◆ Stored dataset items ◆
[Start of Attachment]

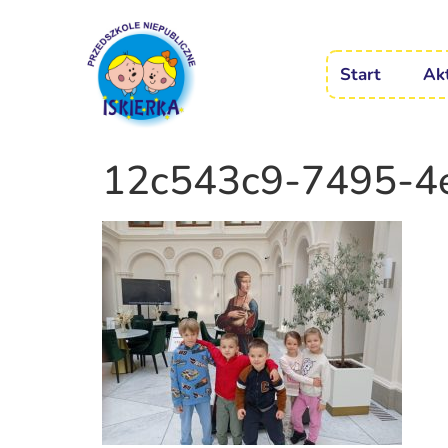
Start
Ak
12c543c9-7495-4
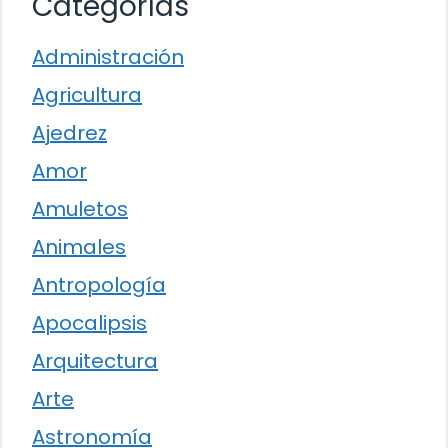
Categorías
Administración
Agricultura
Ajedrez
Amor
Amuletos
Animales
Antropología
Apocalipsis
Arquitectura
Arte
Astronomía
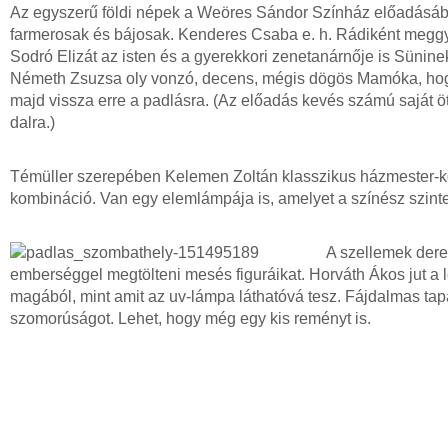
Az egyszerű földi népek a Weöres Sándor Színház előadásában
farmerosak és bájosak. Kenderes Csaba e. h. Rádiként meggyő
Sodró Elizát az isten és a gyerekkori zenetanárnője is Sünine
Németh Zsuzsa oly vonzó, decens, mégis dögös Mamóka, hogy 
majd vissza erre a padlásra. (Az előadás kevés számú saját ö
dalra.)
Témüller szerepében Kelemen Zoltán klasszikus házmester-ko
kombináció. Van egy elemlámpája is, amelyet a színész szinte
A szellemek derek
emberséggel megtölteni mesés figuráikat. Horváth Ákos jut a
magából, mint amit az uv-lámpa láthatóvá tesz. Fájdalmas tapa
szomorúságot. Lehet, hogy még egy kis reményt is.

[End of Attachment]

◆ Instructions for the task ◆
Output the records above exactly; leave out the pictures.

◆ Exercise output ◆
Start
Ak
12c543c9-7495-4
Categorías
Administración
Agricultura
Ajedrez
Amor
Amuletos
Animales
Antropología
Apocalipsis
Arquitectura
Arte
Astronomía
Az egyszerű földi népek a Weöres Sándor Színház előadásában
farmerosak és bájosak. Kenderes Csaba e. h. Rádiként meggyő
Sodró Elizát az isten és a gyerekkori zenetanárnője is Sünine
Németh Zsuzsa oly vonzó, decens, mégis dögös Mamóka, hogy 
majd vissza erre a padlásra. (Az előadás kevés számú saját ö
dalra.)
Témüller szerepében Kelemen Zoltán klasszikus házmester-ko
kombináció. Van egy elemlámpája is, amelyet a színész szinte
A szellemek derek
emberséggel megtölteni mesés figuráikat. Horváth Ákos jut a
magából, mint amit az uv-lámpa láthatóvá tesz. Fájdalmas tapa
szomorúságot. Lehet, hogy még egy kis reményt is.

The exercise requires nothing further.